By Brooks Taylor, Mt. Pleasant News


Soybean producers in Iowa have faced eroding or non-existent profit margins for the past year and the factors leading to it are beyond their control, said Chad Hart, an Iowa State University Extension economist.

“Soybean farmers are finding a lot of challenges,” he began. “Supplies are large from last year’s record crops in the United States and there could be another record crop this year. That is weighing heavily on prices. Last year, 4 billion bushels were produced in the country and this year might be a little larger, so it is a combination of a record crop followed by another record crop.”

Current prices are 30 cents per bushel (averaging now at $9 per bushel) lower than last year’s September prices, he noted.

Coupled with a record U.S. crop is a record South American soybean crop which floods the supply chain even further. “In 2016, we had the largest soybean crop ever produced in the world. There were 352 million metric tons produced and the forecast for 2017 is 347 million metric tons,” the economist stated.

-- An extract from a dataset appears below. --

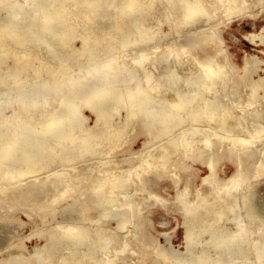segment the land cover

The United States is the world’s soybean production leader but South America, namely Brazil, Argentina and Paraguay, had a crop of 175 million metric tons in 2016.

Hart said the major difference between last year and this year for Iowa farmers is that in 2016, there were phenomenal yields in Iowa. “Prices were low but the yields helped make up for it,” he commented. “This year we’re seeing still lower prices and lower yields which is a big hit for producers.”

The break-even point for soybean farmers, the economist said, is in the $9.60 per bushel range.

“Hopefully, we’re looking at some of the lowest prices now, which is usually the case when you get into harvest season,” Hart remarked. “Prices can rebound quite a bit. We saw a $1.25 (per bushel) swing from September 2016 and June/July of 2017. You can see significant movement over a year.”

Supply, not demand, is the major problem, Hart explained. He said demand for soybeans is as good as it ever has been. “We have been able to meet the demand and supplies are still going up.”

Expectations are for lower yields in Iowa, he said. Out of Iowa’s nine crop reporting districts, only the northeast and north-central districts are expected to see an increase in yields.

Exports, Hart noted, remain strong. “We spend a lot of time promoting soybean trade and it has paid off. The exports continue to grow at a phenomenal pace.”

China is the best customer, buying roughly 60 percent of the soybeans exported and 25 percent of soybeans grown in the U.S. The European Union is next at 8 percent; Mexico purchases 6 percent of the U.S. crop; and Indonesia and Japan are each at 4 percent.

Another factor influencing the soybean market is that other parts of the country “have really ramped up their soybean production,” Hart said. “Yields will be better in the southern and eastern part of the country and in some cases record yields.”

So what can Iowa farmers do? “Farmers are going to have to work their cost structure down, but there is only so much they can squeeze out of there. This year will be a financial noose and the year will be really challenging.”